THE DATA section start
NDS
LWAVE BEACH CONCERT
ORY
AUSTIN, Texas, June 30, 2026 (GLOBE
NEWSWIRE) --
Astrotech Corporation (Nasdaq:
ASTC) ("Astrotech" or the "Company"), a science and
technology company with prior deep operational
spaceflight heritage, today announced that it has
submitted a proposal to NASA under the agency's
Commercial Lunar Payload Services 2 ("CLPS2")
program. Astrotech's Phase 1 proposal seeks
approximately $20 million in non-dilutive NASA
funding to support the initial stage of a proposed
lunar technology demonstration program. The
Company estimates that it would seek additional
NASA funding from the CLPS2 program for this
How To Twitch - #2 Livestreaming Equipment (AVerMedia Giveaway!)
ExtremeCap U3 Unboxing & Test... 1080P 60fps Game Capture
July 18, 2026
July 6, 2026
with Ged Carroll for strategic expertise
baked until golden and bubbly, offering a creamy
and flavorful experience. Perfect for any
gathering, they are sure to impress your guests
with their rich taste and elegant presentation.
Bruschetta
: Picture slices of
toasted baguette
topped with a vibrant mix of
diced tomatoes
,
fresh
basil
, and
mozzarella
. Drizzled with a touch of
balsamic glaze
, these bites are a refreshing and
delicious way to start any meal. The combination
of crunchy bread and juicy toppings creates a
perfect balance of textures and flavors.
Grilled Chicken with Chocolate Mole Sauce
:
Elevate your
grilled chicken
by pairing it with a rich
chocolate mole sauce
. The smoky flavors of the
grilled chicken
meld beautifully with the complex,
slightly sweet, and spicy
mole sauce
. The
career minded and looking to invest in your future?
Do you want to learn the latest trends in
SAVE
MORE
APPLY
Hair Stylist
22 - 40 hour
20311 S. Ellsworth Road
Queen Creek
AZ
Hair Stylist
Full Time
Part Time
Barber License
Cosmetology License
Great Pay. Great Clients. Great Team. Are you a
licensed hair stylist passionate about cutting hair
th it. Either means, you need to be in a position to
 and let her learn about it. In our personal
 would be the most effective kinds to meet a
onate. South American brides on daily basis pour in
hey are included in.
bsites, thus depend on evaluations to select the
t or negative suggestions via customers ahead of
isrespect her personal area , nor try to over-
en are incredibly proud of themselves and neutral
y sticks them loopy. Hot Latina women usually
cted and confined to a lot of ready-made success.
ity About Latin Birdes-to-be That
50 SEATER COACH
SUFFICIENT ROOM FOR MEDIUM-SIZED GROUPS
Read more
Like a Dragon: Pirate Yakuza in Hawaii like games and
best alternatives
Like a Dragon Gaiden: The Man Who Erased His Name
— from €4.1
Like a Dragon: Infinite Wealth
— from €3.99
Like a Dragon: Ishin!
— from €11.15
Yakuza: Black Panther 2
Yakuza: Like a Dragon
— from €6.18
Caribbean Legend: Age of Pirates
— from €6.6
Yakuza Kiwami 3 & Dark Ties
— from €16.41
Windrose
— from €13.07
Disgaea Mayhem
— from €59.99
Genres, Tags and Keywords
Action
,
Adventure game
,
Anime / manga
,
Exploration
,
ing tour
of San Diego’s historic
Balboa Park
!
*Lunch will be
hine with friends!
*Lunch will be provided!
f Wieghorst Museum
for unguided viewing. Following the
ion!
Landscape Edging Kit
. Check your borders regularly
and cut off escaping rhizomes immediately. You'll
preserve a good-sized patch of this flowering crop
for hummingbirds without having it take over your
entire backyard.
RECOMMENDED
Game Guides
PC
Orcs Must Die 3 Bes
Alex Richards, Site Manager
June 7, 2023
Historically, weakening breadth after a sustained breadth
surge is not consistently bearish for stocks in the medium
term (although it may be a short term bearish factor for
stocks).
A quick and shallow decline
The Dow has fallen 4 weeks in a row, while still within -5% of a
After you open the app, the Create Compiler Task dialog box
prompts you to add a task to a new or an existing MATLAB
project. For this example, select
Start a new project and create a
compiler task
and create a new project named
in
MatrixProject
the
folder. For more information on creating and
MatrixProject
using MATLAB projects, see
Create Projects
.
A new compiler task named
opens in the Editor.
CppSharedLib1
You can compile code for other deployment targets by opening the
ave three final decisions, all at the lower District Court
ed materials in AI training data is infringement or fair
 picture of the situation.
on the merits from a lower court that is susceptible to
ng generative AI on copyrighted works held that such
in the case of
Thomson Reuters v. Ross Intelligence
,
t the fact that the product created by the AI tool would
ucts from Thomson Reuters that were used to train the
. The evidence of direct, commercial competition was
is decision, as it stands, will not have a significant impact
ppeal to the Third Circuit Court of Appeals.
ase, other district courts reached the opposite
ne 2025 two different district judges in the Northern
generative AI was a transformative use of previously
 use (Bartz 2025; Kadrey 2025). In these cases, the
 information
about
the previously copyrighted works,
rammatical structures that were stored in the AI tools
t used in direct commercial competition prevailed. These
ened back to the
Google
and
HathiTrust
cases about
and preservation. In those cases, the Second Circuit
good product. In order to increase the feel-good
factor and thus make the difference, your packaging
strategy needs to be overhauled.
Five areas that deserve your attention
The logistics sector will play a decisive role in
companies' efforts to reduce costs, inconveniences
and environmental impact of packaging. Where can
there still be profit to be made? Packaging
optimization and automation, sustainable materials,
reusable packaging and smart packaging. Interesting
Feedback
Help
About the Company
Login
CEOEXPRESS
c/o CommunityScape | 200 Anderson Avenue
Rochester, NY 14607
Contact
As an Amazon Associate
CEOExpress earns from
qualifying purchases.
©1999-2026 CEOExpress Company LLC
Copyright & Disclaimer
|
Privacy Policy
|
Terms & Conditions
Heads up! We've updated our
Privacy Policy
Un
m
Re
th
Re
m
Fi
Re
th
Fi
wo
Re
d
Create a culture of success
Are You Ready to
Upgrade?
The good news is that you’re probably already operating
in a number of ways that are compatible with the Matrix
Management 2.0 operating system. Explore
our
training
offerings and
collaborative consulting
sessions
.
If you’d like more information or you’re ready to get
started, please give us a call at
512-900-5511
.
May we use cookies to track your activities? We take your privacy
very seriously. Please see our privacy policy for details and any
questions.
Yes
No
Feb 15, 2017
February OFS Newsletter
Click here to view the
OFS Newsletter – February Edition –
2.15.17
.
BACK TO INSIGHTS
THE DATA section end
*EXERCISE INSTRUCTIONS*:
All lines in the data above from the one with "generative AI was" through the one with "and environmental impact" must be repeated exactly, and no others.

*TASK RESPONSE*:
generative AI was a transformative use of previously
 use (Bartz 2025; Kadrey 2025). In these cases, the
 information
about
the previously copyrighted works,
rammatical structures that were stored in the AI tools
t used in direct commercial competition prevailed. These
ened back to the
Google
and
HathiTrust
cases about
and preservation. In those cases, the Second Circuit
good product. In order to increase the feel-good
factor and thus make the difference, your packaging
strategy needs to be overhauled.
Five areas that deserve your attention
The logistics sector will play a decisive role in
companies' efforts to reduce costs, inconveniences
and environmental impact of packaging. Where can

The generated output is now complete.